A new analysis out of The University of Pittsburgh’s Graduate School of Public Health found Medicare Part D beneficiaries overpay for their drugs by hundreds of dollars.
Researchers found that only 5.2 percent of beneficiaries choose the cheapest plan and recipients on average pay $368 more than they would have if they had chosen the cheapest plan in their region.
Researcher Yuting Zhang, a health economics professor and Director of the Pharmaceutical Economics Research Group at Pitt said it is often because seniors find it difficult to select the ideal drug prescription plan for their medical needs. Recipients often pay more attention to plan premiums than to their own out of pocket expenses. That issue has not changed since an analysis done in 2006, when the program started, found that beneficiaries used the same type of criteria when choosing a plan.
The report suggests that beneficiaries need more targeted assistance from the government to help them choose the most cost-efficient plans that would still cover their medication needs.

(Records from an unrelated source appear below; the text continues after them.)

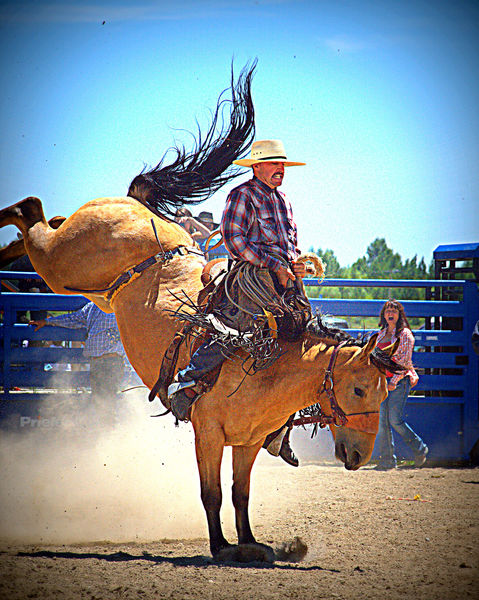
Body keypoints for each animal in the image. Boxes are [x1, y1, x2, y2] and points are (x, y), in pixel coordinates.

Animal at [0, 64, 402, 564]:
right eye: (360, 388)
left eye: (385, 394)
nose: (360, 457)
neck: (267, 366)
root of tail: (131, 206)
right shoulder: (207, 433)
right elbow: (211, 492)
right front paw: (220, 546)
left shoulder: (248, 442)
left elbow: (240, 493)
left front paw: (251, 543)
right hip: (61, 264)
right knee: (30, 212)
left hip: (85, 284)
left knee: (40, 219)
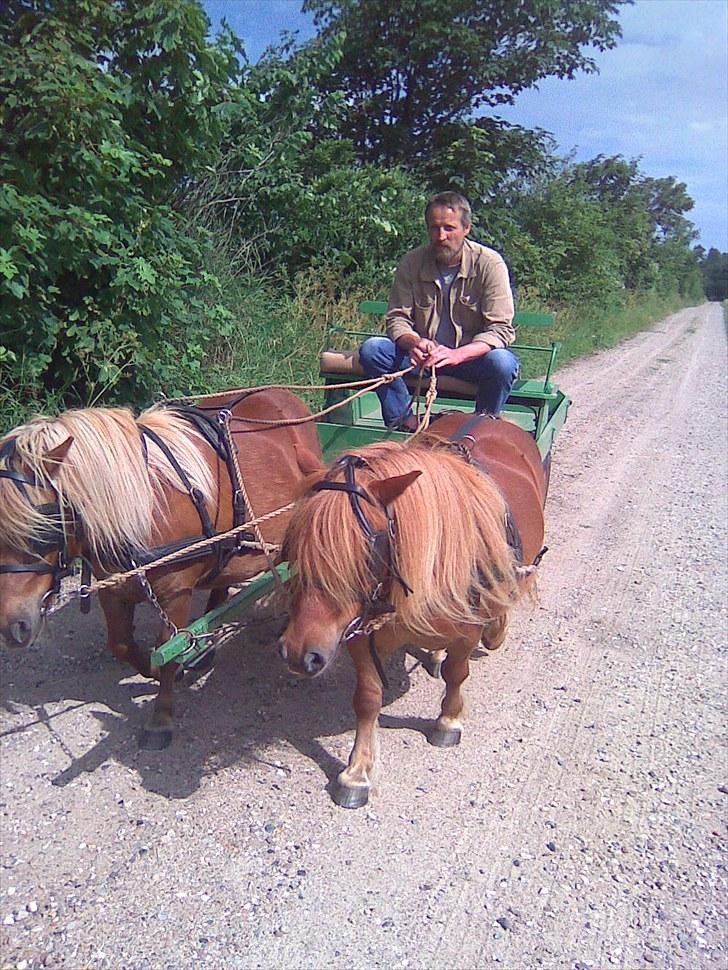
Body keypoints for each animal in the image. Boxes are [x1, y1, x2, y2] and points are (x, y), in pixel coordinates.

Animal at [0, 388, 322, 748]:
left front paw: (161, 718)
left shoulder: (176, 593)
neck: (146, 506)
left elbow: (167, 647)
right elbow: (123, 645)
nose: (13, 627)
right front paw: (161, 668)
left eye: (43, 529)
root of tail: (283, 393)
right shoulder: (113, 587)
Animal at [278, 412, 544, 804]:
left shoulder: (467, 629)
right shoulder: (358, 630)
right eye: (296, 545)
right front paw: (357, 771)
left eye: (366, 553)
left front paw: (448, 721)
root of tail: (489, 416)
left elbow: (457, 673)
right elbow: (368, 698)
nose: (299, 653)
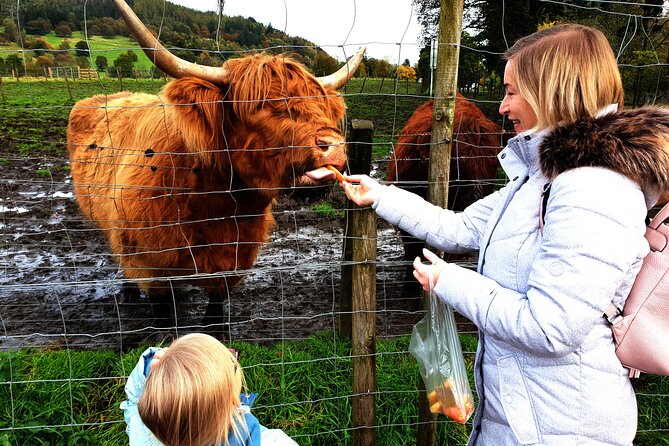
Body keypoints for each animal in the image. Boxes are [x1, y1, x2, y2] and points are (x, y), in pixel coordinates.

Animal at [66, 0, 364, 329]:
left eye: (321, 105)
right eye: (260, 104)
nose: (333, 146)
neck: (214, 203)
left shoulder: (233, 260)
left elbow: (215, 311)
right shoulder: (151, 264)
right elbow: (164, 317)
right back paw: (128, 292)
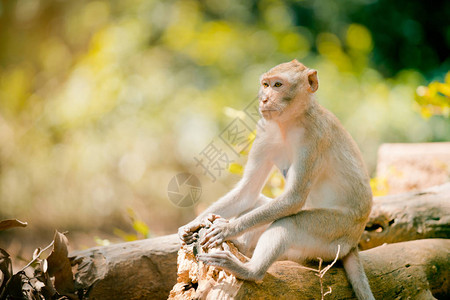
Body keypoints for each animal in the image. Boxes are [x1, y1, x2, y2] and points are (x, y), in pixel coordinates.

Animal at [179, 59, 376, 298]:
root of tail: (354, 242)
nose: (263, 99)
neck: (290, 122)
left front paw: (226, 229)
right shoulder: (264, 129)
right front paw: (192, 225)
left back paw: (250, 270)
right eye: (265, 84)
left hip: (336, 235)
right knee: (257, 203)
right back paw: (240, 246)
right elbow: (247, 191)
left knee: (290, 223)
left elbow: (293, 199)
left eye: (278, 85)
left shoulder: (313, 137)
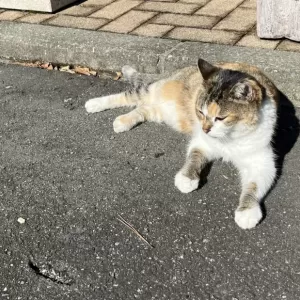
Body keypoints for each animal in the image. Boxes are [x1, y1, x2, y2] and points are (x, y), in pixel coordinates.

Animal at [85, 60, 278, 230]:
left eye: (221, 118)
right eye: (200, 112)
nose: (205, 129)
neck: (229, 137)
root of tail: (180, 69)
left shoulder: (262, 161)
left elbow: (254, 185)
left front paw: (247, 212)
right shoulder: (202, 142)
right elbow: (194, 157)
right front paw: (186, 179)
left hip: (160, 111)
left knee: (143, 109)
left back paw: (123, 121)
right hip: (152, 90)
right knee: (129, 95)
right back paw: (94, 104)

The analysis was published in October’s issue of Health Affairs.
The Medicare Part D drug benefit program began in 2006 to subsidize the costs of prescription drugs for Medicare beneficiaries.
“It relies on a private market and gives beneficiaries lots of options to chose from,” said Zhang.
There are nearly 2000 stand-alone Part D plans in the US, divided into 34 regions, with an average of 50 plans available per region.
In 2011, the Part D program cost the federal government $65.8 billion dollars according to the Congressional Budget Office. Under the program different private providers compete for beneficiaries – similar to the way the individual state Health Exchange programs will work under The Affordable Care Act.
The researchers on the study said the new exchanges could provide active assistance to beneficiaries such as screening plans to ensure they meet quality standards and limiting the number of plan choices.